His film debut came in Wind Across The Everglades, which led to small roles in The Bloody Brood and Pretty Boy Floyd. However, it would be his role in 1960’s Murder Inc that would push him into the forefront of public awareness, playing a true-life killer from New York’s 1930’s, Abe Reles, a role which saw him nominated for his first Academy Award. The following year, Falk would again be nominated for an Oscar, in a supporting role in Frank Capra’s final film, A Pocketful Of Miracles. Other roles in the 1960’s included The Great Race and It’s A Mad, Mad, Mad, Mad World.
However, Falk is best known today as Detective Lieutenant Frank Columbo, the character first appearing in the 1968 film Prescription: Murder.

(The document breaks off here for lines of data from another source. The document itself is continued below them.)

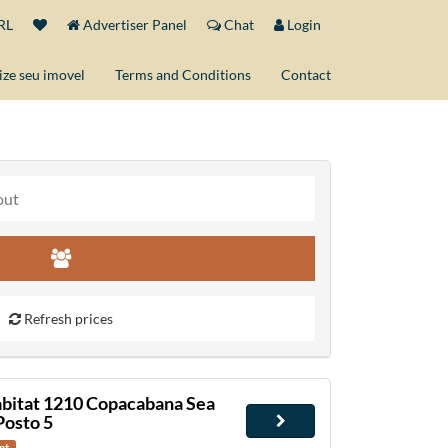
RL
Advertiser Panel
Chat
Login
ize seu imovel
Terms and Conditions
Contact
Refresh prices
abitat 1210 Copacabana Sea
Posto 5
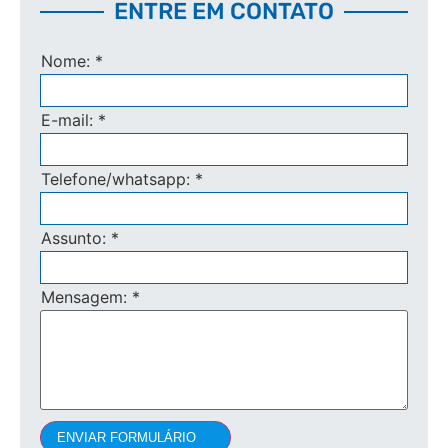
ENTRE EM CONTATO
Nome:
*
E-mail:
*
Telefone/whatsapp:
*
Assunto:
*
Mensagem:
*
ENVIAR FORMULÁRIO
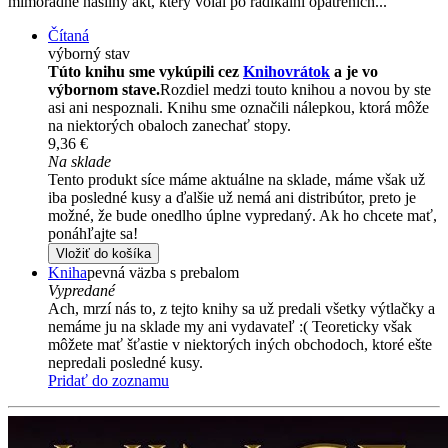
mimořádně násilný akt, který volal po radikální opatřeních...
Čítaná
výborný stav
Túto knihu sme vykúpili cez
Knihovrátok
a je vo
výbornom stave.
Rozdiel medzi touto knihou a novou by ste
asi ani nespoznali. Knihu sme označili nálepkou, ktorá môže
na niektorých obaloch zanechať stopy.
9,36 €
Na sklade
Tento produkt síce máme aktuálne na sklade, máme však už
iba posledné kusy a ďalšie už nemá ani distribútor, preto je
možné, že bude onedlho úplne vypredaný. Ak ho chcete mať,
ponáhľajte sa!
Vložiť do košíka
Kniha
pevná väzba s prebalom
Vypredané
Ach, mrzí nás to, z tejto knihy sa už predali všetky výtlačky a
nemáme ju na sklade my ani vydavateľ :( Teoreticky však
môžete mať šťastie v niektorých iných obchodoch, ktoré ešte
nepredali posledné kusy.
Pridať do zoznamu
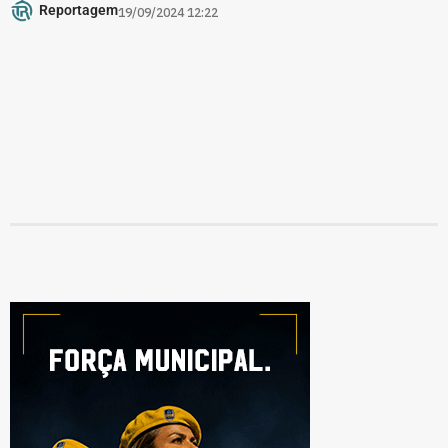
Reportagem
19/09/2024 12:22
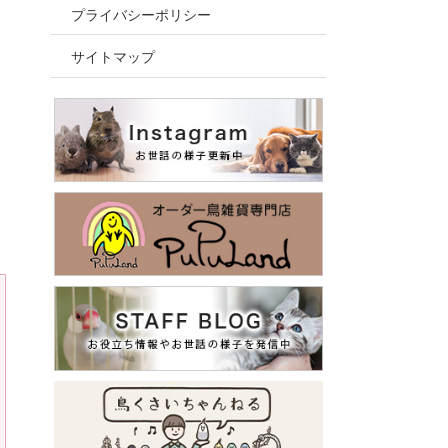
プライバシーポリシー
サイトマップ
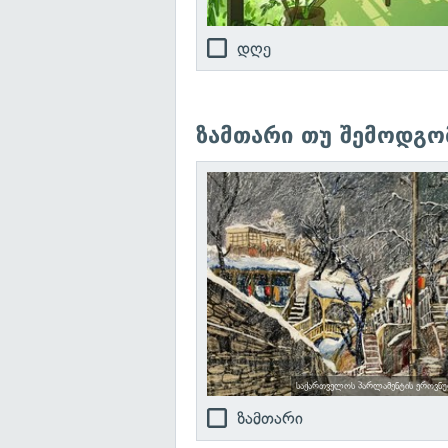
დღე
ზამთარი თუ შემოდგო
საქართველოს პარლამენტის ეროვნ
ზამთარი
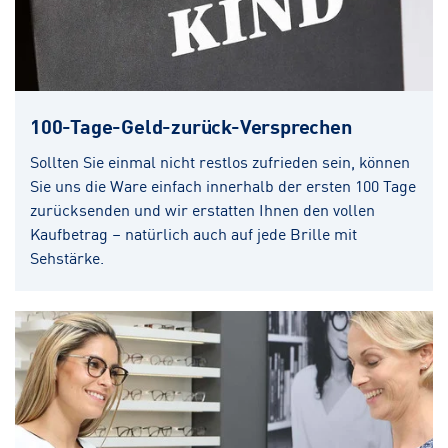
100-Tage-Geld-zurück-Versprechen
Sollten Sie einmal nicht restlos zufrieden sein, können
Sie uns die Ware einfach innerhalb der ersten 100 Tage
zurücksenden und wir erstatten Ihnen den vollen
Kaufbetrag – natürlich auch auf jede Brille mit
Sehstärke.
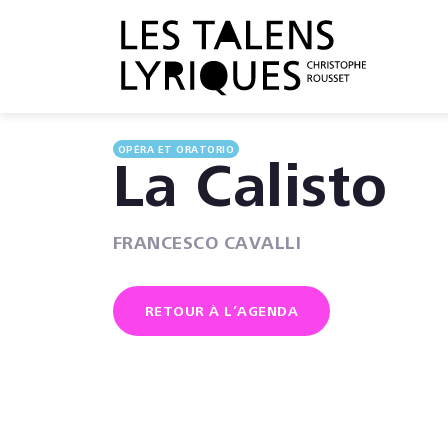
OPÉRA ET ORATORIO
La Calisto
FRANCESCO CAVALLI
RETOUR À L’AGENDA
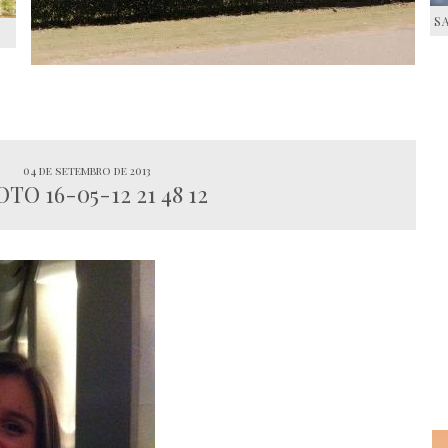
S
S
04 de setembro de 2013
TO 16-05-12 21 48 12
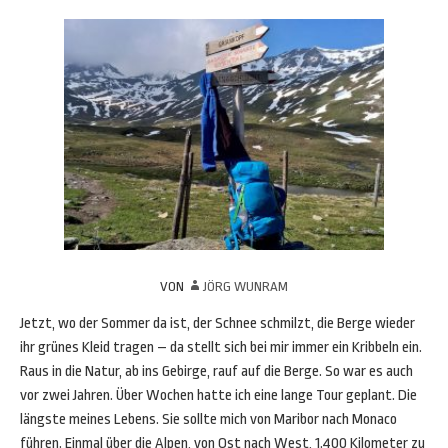
VON
JÖRG WUNRAM
Jetzt, wo der Sommer da ist, der Schnee schmilzt, die Berge wieder
ihr grünes Kleid tragen – da stellt sich bei mir immer ein Kribbeln ein.
Raus in die Natur, ab ins Gebirge, rauf auf die Berge. So war es auch
vor zwei Jahren. Über Wochen hatte ich eine lange Tour geplant. Die
längste meines Lebens. Sie sollte mich von Maribor nach Monaco
führen. Einmal über die Alpen, von Ost nach West, 1.400 Kilometer zu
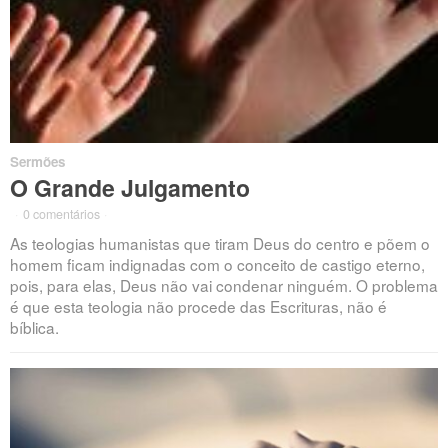
Sermões
O Grande Julgamento
·
0 comentários
·
As teologias humanistas que tiram Deus do centro e põem o
homem ficam indignadas com o conceito de castigo eterno,
pois, para elas, Deus não vai condenar ninguém. O problema
é que esta teologia não procede das Escrituras, não é
bíblica.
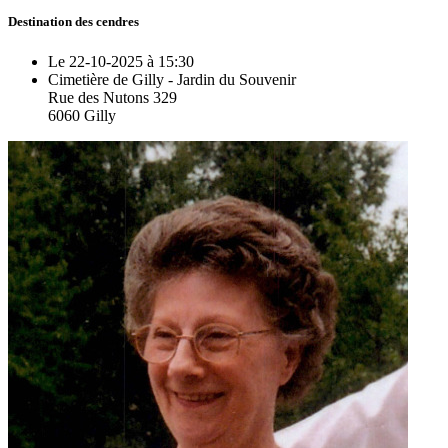
Destination des cendres
Le 22-10-2025 à 15:30
Cimetière de Gilly - Jardin du Souvenir
Rue des Nutons 329
6060 Gilly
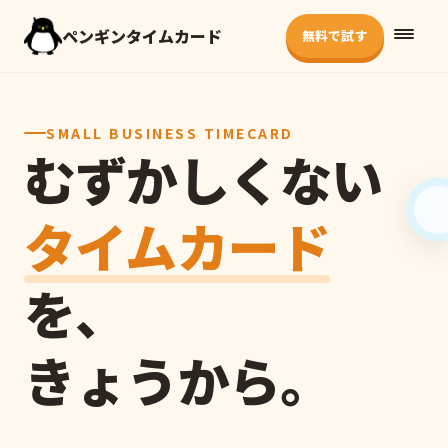
ペンギンタイムカード
無料で試す
SMALL BUSINESS TIMECARD
むずかしくない
タイムカード
を、
きょうから。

The character would become a television staple, played by Bert Freed and Thomas Mitchell originally, before Peter Falk took the role and made it his own. Officially, the Columbo television series ran between 1971 and 1990, with a series of specials broadcast between 1990 and 2003.
Falk continued to appear in films and television movies, with roles in The Princess Bride, Murder by Death, The Thing About My Folks, Corky Romano, and even Nic Cage’s “thriller” Next among his filmography. Falk’s final listed film role was 2008’s American Cowslip.
In his later years, Falk was said to be suffering from dementia and Alzheimer’s, and passed away in his Beverley Hills home on June 23rd. He was 83.
A top actor. I will always remember his work on Columbo which was one of my favourite shows growing up. I loved his final deductions at the end of the episodes.